# Dataset

In [1]:
import torch
import torch.nn as nn

In [2]:
# 1. GPU configuration
import os
os.environ["CUDA_VISIBLE_DEVICES"]="1"
device = torch.device('cuda' if torch.cuda.is_available() else 'cpu')
print(device)

cuda


In [5]:
import pickle5 as pickle
from tqdm.auto import tqdm
from torch.utils.data.dataset import Dataset
class MelodyDataset(Dataset):
    def __init__(self, input_data_path, event_dict_path, chord_dict_path, data_type):
        ## -- event dict
        self.event_dict_path = event_dict_path
        self.event2word, self.word2event = pickle.load(open(self.event_dict_path, 'rb'))
        self.event2word['End'] = 308 # cf. 'bar_None' which is the start point of melody => 0 
        self.word2event[308] = 'End'
        self.data_type = data_type
        
        ## -- chord dict
        self.chord_dict_path = chord_dict_path
        with open(self.chord_dict_path, 'rb') as handle:
            self.chord2idx = pickle.load(handle)
        #self.chord2idx = pickle.load(open(self.chord_dict_path, 'rb'))
· · · · · · ·
WORK TASK A - In the notebook excerpt, what index is assigned to the 'End' event in event2word?
WORK TASK B - Please rewrite the part of the entries that opens with their first line and closes with the line containing "sentence of six", replacing "murder" with "homicide" and changing nothing else. Give only those lines.
The entries are separate material with no connection to the notebook excerpt.
· · · · · · ·
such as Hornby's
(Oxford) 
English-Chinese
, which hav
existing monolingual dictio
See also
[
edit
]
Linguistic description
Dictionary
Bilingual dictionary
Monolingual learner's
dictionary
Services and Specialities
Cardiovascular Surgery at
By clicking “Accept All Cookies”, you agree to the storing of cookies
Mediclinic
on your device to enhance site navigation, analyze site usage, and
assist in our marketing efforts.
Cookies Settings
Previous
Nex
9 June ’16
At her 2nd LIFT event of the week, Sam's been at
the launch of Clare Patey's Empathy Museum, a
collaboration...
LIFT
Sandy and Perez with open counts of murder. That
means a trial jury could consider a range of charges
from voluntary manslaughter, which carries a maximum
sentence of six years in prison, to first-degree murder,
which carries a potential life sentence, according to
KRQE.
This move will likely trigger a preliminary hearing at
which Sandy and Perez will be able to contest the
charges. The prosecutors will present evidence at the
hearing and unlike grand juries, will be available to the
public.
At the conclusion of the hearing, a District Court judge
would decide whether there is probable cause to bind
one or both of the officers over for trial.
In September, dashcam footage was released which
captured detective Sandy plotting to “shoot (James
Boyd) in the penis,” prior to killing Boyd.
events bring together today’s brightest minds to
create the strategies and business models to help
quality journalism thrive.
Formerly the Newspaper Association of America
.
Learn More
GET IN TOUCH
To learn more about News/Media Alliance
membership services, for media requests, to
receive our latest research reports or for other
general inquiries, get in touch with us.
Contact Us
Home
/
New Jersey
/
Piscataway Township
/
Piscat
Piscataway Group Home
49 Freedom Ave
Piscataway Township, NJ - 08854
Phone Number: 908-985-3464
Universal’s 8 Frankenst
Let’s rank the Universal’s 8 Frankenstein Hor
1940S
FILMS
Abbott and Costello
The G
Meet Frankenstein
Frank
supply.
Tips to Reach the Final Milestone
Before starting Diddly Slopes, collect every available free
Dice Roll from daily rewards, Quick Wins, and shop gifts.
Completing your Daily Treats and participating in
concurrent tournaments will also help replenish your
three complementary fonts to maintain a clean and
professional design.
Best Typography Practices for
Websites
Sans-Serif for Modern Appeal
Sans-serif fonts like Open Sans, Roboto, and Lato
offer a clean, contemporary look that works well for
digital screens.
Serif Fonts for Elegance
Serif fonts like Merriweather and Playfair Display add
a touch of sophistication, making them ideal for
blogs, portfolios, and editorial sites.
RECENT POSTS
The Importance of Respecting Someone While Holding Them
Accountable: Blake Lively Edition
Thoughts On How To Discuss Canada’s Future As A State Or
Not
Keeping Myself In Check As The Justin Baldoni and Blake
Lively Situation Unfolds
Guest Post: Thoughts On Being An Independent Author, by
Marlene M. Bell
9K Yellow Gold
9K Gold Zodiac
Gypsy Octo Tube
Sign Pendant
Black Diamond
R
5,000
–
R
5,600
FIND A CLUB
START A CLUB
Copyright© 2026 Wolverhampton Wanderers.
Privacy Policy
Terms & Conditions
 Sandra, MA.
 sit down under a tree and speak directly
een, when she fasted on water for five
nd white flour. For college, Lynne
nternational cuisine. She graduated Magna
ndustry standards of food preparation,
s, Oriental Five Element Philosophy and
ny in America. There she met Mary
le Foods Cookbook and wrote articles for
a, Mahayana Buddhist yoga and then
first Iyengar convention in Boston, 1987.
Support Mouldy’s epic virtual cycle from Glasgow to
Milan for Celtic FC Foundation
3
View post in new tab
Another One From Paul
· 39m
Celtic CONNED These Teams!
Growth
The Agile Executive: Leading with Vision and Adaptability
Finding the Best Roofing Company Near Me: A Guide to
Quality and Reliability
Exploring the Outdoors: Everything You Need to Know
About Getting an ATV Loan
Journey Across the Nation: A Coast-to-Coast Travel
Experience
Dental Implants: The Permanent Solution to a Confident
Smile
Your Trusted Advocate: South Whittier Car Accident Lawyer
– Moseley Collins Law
· · · · · · ·
SOLUTION A - 308

SOLUTION B -
such as Hornby's
(Oxford) 
English-Chinese
, which hav
existing monolingual dictio
See also
[
edit
]
Linguistic description
Dictionary
Bilingual dictionary
Monolingual learner's
dictionary
Services and Specialities
Cardiovascular Surgery at
By clicking “Accept All Cookies”, you agree to the storing of cookies
Mediclinic
on your device to enhance site navigation, analyze site usage, and
assist in our marketing efforts.
Cookies Settings
Previous
Nex
9 June ’16
At her 2nd LIFT event of the week, Sam's been at
the launch of Clare Patey's Empathy Museum, a
collaboration...
LIFT
Sandy and Perez with open counts of homicide. That
means a trial jury could consider a range of charges
from voluntary manslaughter, which carries a maximum
sentence of six years in prison, to first-degree homicide,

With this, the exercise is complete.